A ti, que me lês (Joel Gehlen)
A ti, que me lês
Ainda não é a crônica, e sim essa torrente de imagens desconexas que doem como a surra do mar salgado sobre o rochedo indócil. É a mesma dor de quando duas mãos desconhecidas se achegam de mansinho e se interpenetram os dedos que ainda não sabem, mas, quiçá, se queiram mutuamente pegados pelo tempo que durar a vida. Ainda não é a crônica, mas essa massa, mais sentida que pensada, que nos chega assim que irrompe a claridade mal amanhecida. E requisita o corpo para carregá-la, precisa de ombros e punhos dedicados para suster sua forma intangível e subdimensionada.

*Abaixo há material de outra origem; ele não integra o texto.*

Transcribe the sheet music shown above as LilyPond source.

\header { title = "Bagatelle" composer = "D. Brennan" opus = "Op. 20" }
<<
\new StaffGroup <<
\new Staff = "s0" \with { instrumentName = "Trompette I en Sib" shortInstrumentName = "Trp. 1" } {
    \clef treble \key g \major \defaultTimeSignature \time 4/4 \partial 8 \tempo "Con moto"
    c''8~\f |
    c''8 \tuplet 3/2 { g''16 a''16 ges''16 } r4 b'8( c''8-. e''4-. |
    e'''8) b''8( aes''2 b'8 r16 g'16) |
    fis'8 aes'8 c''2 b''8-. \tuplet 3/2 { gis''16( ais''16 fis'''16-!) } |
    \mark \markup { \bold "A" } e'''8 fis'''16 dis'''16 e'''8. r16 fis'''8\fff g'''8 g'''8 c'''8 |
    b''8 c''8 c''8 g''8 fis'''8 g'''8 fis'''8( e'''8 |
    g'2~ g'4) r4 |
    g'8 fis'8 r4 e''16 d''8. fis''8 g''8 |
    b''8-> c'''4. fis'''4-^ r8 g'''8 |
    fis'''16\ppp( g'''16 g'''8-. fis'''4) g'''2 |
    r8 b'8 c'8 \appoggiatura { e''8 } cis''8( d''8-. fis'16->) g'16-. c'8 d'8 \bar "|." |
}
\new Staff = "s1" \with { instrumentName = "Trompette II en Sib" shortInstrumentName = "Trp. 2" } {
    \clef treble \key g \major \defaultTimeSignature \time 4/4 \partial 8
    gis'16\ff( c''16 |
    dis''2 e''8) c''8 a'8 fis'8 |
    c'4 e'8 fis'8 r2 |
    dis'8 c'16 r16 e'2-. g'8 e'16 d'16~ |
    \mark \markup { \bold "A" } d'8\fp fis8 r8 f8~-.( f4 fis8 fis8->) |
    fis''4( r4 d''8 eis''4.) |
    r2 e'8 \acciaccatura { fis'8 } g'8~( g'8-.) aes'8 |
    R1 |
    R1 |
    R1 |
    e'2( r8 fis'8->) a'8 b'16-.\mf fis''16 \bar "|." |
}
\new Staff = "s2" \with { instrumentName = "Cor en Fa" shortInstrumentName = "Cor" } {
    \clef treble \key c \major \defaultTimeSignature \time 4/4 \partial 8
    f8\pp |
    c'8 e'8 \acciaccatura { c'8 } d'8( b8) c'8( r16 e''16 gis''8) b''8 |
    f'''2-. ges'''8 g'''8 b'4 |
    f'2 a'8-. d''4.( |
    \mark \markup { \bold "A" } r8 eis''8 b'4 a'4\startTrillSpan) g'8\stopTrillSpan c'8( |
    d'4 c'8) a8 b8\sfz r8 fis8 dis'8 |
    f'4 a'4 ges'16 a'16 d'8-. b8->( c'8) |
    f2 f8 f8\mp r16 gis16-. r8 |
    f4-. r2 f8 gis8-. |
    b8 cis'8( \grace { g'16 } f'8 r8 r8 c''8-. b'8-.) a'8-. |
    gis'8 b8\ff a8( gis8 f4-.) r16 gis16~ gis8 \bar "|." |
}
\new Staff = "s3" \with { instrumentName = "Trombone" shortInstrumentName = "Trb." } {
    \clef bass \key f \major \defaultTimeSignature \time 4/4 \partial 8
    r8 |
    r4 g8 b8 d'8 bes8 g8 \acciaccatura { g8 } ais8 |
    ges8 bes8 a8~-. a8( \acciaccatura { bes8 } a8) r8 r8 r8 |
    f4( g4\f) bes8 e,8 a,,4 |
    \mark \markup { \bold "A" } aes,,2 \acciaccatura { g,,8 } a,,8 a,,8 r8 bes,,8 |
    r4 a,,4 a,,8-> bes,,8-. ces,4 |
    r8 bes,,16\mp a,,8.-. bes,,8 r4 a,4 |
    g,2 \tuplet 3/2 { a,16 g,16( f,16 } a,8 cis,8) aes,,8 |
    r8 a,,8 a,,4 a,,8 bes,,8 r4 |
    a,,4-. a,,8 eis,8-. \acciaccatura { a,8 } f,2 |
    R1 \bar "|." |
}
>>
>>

Nada é mais incerto, escorregadio e enganoso que as palavras. Mas antes de grassarem no terreno pantanoso das bocas, as palavras voluteiam voláteis e descabidas à espera de um milagre, indiferentes se escritas ou contadas. Desacomodadas na jaula da cabeça, formas ainda fetais inquietam-se como um espírito gasoso que se quer apreendido antes que desapareça. Esperam mais que esperançam – as palavras – e têm fé, mesmo que descreiam. Ainda não é a crônica, mas se o relvado desse texto é tocado pela graça de olhos leitores, então há de surgir ungida sob dois sóis. Muito mais que a formulação pronunciada, o que dá alma à palavra é ser lida e ouvida. Escrever é menos que a metade. A parte que importa nesse mistério, a chama que arde, a chave que abre, é sempre de quem lê. A escrita é uma porta ornada em entalhes: por mais bela, nada revela se alguém não lhe abre as pálpebras para que seja desdobrada, sílaba a sílaba, na lida da leitura.
Não sei se flor ou se água, essa forma que fere bruta e delicada e brota à força de lava. Esse fluir que afaga, preciso e desmedido, feito a eternidade do instante em que tudo de si caiba no precário instante por haver sempre na beleza sua serva mais dedicada. Da primeira vez que reli essas linhas deitadas em letras de fôrma, ainda não eram a crônica, mas seu anseio. A língua cresce quando o olho míngua, exausto de percorrer as linhas, feito um equilibrista sobre o abismo, por isso dedico-lhe, leitor, esse texto, que só tem de seu o sentido que lhe atribuis. É teu qualquer mérito que houver, e se algo lhe acrescenta a leitura, só me enriqueces com aquilo que ganhas.